**Work request**
The whole of the data is to be returned without a single change.

**Data supplied**
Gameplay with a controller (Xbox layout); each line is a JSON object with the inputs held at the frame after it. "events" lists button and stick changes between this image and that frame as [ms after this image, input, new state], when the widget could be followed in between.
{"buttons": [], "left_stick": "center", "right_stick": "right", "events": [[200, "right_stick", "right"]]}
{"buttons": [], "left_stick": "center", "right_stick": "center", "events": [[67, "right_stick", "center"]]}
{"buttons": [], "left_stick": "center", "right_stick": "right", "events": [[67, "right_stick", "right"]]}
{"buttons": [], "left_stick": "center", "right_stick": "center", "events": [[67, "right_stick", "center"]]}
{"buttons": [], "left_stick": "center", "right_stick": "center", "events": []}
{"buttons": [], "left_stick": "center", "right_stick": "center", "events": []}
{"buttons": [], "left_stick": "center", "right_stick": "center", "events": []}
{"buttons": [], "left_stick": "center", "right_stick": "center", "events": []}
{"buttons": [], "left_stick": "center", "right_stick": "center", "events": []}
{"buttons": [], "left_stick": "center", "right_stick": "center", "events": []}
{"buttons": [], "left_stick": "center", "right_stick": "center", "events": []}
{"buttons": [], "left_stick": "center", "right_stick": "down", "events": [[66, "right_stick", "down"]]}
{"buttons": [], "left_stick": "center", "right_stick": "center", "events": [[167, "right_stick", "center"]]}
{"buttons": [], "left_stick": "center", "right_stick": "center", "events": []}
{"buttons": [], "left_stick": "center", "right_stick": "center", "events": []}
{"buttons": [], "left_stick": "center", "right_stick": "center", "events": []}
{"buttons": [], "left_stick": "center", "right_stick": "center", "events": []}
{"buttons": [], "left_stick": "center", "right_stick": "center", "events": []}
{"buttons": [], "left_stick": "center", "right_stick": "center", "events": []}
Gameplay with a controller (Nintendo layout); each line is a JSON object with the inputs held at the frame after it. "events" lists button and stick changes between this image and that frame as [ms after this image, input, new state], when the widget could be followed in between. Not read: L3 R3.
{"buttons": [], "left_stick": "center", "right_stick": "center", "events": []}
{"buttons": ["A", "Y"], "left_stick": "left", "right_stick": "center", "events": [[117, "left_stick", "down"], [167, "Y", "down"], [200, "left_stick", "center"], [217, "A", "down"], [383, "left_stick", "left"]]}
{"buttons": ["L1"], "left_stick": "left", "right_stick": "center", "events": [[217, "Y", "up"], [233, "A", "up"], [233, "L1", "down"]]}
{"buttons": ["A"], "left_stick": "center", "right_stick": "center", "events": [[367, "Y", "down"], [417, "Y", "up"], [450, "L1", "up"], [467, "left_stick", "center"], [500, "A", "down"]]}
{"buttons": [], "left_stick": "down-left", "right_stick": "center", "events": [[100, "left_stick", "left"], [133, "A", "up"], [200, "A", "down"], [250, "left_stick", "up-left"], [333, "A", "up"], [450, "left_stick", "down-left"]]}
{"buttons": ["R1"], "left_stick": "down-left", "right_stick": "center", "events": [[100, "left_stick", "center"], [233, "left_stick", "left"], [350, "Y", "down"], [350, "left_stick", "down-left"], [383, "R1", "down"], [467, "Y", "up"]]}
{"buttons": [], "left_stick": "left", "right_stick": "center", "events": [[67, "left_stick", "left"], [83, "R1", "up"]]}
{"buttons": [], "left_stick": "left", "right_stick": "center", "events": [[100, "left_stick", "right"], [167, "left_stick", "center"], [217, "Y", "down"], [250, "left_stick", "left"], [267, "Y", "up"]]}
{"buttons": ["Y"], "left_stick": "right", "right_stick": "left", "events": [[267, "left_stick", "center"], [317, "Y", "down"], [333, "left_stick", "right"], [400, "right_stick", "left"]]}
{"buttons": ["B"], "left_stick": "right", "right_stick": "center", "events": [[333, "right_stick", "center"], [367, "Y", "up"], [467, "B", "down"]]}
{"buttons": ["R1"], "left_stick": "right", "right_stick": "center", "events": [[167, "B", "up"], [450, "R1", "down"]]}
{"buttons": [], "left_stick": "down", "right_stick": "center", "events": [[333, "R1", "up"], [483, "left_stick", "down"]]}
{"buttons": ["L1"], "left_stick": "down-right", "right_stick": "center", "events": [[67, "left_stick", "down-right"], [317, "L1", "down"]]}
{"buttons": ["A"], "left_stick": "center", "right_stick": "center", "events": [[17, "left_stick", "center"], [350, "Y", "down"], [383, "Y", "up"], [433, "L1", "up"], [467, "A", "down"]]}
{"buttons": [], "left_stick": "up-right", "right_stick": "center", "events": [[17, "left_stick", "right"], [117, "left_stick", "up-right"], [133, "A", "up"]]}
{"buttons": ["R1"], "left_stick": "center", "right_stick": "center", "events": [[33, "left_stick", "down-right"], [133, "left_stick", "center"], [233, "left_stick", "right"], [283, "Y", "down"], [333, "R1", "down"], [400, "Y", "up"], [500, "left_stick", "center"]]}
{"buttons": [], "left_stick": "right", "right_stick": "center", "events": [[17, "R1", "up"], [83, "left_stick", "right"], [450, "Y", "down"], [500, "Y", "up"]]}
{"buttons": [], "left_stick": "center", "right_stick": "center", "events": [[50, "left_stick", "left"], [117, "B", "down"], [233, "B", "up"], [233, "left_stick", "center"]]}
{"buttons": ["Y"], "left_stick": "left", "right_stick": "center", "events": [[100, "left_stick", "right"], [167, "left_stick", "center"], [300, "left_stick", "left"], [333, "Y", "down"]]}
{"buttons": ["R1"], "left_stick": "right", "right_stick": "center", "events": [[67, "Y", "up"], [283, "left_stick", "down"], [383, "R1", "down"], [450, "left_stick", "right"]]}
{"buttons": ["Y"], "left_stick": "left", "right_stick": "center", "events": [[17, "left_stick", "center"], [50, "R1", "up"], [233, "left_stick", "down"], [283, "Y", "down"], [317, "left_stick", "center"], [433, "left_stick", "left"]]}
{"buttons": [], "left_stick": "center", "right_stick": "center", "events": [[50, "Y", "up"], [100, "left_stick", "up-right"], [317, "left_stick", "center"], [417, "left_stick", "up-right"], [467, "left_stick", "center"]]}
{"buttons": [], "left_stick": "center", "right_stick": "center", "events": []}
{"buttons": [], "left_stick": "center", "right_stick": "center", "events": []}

**Written reply**
Gameplay with a controller (Xbox layout); each line is a JSON object with the inputs held at the frame after it. "events" lists button and stick changes between this image and that frame as [ms after this image, input, new state], when the widget could be followed in between.
{"buttons": [], "left_stick": "center", "right_stick": "right", "events": [[200, "right_stick", "right"]]}
{"buttons": [], "left_stick": "center", "right_stick": "center", "events": [[67, "right_stick", "center"]]}
{"buttons": [], "left_stick": "center", "right_stick": "right", "events": [[67, "right_stick", "right"]]}
{"buttons": [], "left_stick": "center", "right_stick": "center", "events": [[67, "right_stick", "center"]]}
{"buttons": [], "left_stick": "center", "right_stick": "center", "events": []}
{"buttons": [], "left_stick": "center", "right_stick": "center", "events": []}
{"buttons": [], "left_stick": "center", "right_stick": "center", "events": []}
{"buttons": [], "left_stick": "center", "right_stick": "center", "events": []}
{"buttons": [], "left_stick": "center", "right_stick": "center", "events": []}
{"buttons": [], "left_stick": "center", "right_stick": "center", "events": []}
{"buttons": [], "left_stick": "center", "right_stick": "center", "events": []}
{"buttons": [], "left_stick": "center", "right_stick": "down", "events": [[66, "right_stick", "down"]]}
{"buttons": [], "left_stick": "center", "right_stick": "center", "events": [[167, "right_stick", "center"]]}
{"buttons": [], "left_stick": "center", "right_stick": "center", "events": []}
{"buttons": [], "left_stick": "center", "right_stick": "center", "events": []}
{"buttons": [], "left_stick": "center", "right_stick": "center", "events": []}
{"buttons": [], "left_stick": "center", "right_stick": "center", "events": []}
{"buttons": [], "left_stick": "center", "right_stick": "center", "events": []}
{"buttons": [], "left_stick": "center", "right_stick": "center", "events": []}
Gameplay with a controller (Nintendo layout); each line is a JSON object with the inputs held at the frame after it. "events" lists button and stick changes between this image and that frame as [ms after this image, input, new state], when the widget could be followed in between. Not read: L3 R3.
{"buttons": [], "left_stick": "center", "right_stick": "center", "events": []}
{"buttons": ["A", "Y"], "left_stick": "left", "right_stick": "center", "events": [[117, "left_stick", "down"], [167, "Y", "down"], [200, "left_stick", "center"], [217, "A", "down"], [383, "left_stick", "left"]]}
{"buttons": ["L1"], "left_stick": "left", "right_stick": "center", "events": [[217, "Y", "up"], [233, "A", "up"], [233, "L1", "down"]]}
{"buttons": ["A"], "left_stick": "center", "right_stick": "center", "events": [[367, "Y", "down"], [417, "Y", "up"], [450, "L1", "up"], [467, "left_stick", "center"], [500, "A", "down"]]}
{"buttons": [], "left_stick": "down-left", "right_stick": "center", "events": [[100, "left_stick", "left"], [133, "A", "up"], [200, "A", "down"], [250, "left_stick", "up-left"], [333, "A", "up"], [450, "left_stick", "down-left"]]}
{"buttons": ["R1"], "left_stick": "down-left", "right_stick": "center", "events": [[100, "left_stick", "center"], [233, "left_stick", "left"], [350, "Y", "down"], [350, "left_stick", "down-left"], [383, "R1", "down"], [467, "Y", "up"]]}
{"buttons": [], "left_stick": "left", "right_stick": "center", "events": [[67, "left_stick", "left"], [83, "R1", "up"]]}
{"buttons": [], "left_stick": "left", "right_stick": "center", "events": [[100, "left_stick", "right"], [167, "left_stick", "center"], [217, "Y", "down"], [250, "left_stick", "left"], [267, "Y", "up"]]}
{"buttons": ["Y"], "left_stick": "right", "right_stick": "left", "events": [[267, "left_stick", "center"], [317, "Y", "down"], [333, "left_stick", "right"], [400, "right_stick", "left"]]}
{"buttons": ["B"], "left_stick": "right", "right_stick": "center", "events": [[333, "right_stick", "center"], [367, "Y", "up"], [467, "B", "down"]]}
{"buttons": ["R1"], "left_stick": "right", "right_stick": "center", "events": [[167, "B", "up"], [450, "R1", "down"]]}
{"buttons": [], "left_stick": "down", "right_stick": "center", "events": [[333, "R1", "up"], [483, "left_stick", "down"]]}
{"buttons": ["L1"], "left_stick": "down-right", "right_stick": "center", "events": [[67, "left_stick", "down-right"], [317, "L1", "down"]]}
{"buttons": ["A"], "left_stick": "center", "right_stick": "center", "events": [[17, "left_stick", "center"], [350, "Y", "down"], [383, "Y", "up"], [433, "L1", "up"], [467, "A", "down"]]}
{"buttons": [], "left_stick": "up-right", "right_stick": "center", "events": [[17, "left_stick", "right"], [117, "left_stick", "up-right"], [133, "A", "up"]]}
{"buttons": ["R1"], "left_stick": "center", "right_stick": "center", "events": [[33, "left_stick", "down-right"], [133, "left_stick", "center"], [233, "left_stick", "right"], [283, "Y", "down"], [333, "R1", "down"], [400, "Y", "up"], [500, "left_stick", "center"]]}
{"buttons": [], "left_stick": "right", "right_stick": "center", "events": [[17, "R1", "up"], [83, "left_stick", "right"], [450, "Y", "down"], [500, "Y", "up"]]}
{"buttons": [], "left_stick": "center", "right_stick": "center", "events": [[50, "left_stick", "left"], [117, "B", "down"], [233, "B", "up"], [233, "left_stick", "center"]]}
{"buttons": ["Y"], "left_stick": "left", "right_stick": "center", "events": [[100, "left_stick", "right"], [167, "left_stick", "center"], [300, "left_stick", "left"], [333, "Y", "down"]]}
{"buttons": ["R1"], "left_stick": "right", "right_stick": "center", "events": [[67, "Y", "up"], [283, "left_stick", "down"], [383, "R1", "down"], [450, "left_stick", "right"]]}
{"buttons": ["Y"], "left_stick": "left", "right_stick": "center", "events": [[17, "left_stick", "center"], [50, "R1", "up"], [233, "left_stick", "down"], [283, "Y", "down"], [317, "left_stick", "center"], [433, "left_stick", "left"]]}
{"buttons": [], "left_stick": "center", "right_stick": "center", "events": [[50, "Y", "up"], [100, "left_stick", "up-right"], [317, "left_stick", "center"], [417, "left_stick", "up-right"], [467, "left_stick", "center"]]}
{"buttons": [], "left_stick": "center", "right_stick": "center", "events": []}
{"buttons": [], "left_stick": "center", "right_stick": "center", "events": []}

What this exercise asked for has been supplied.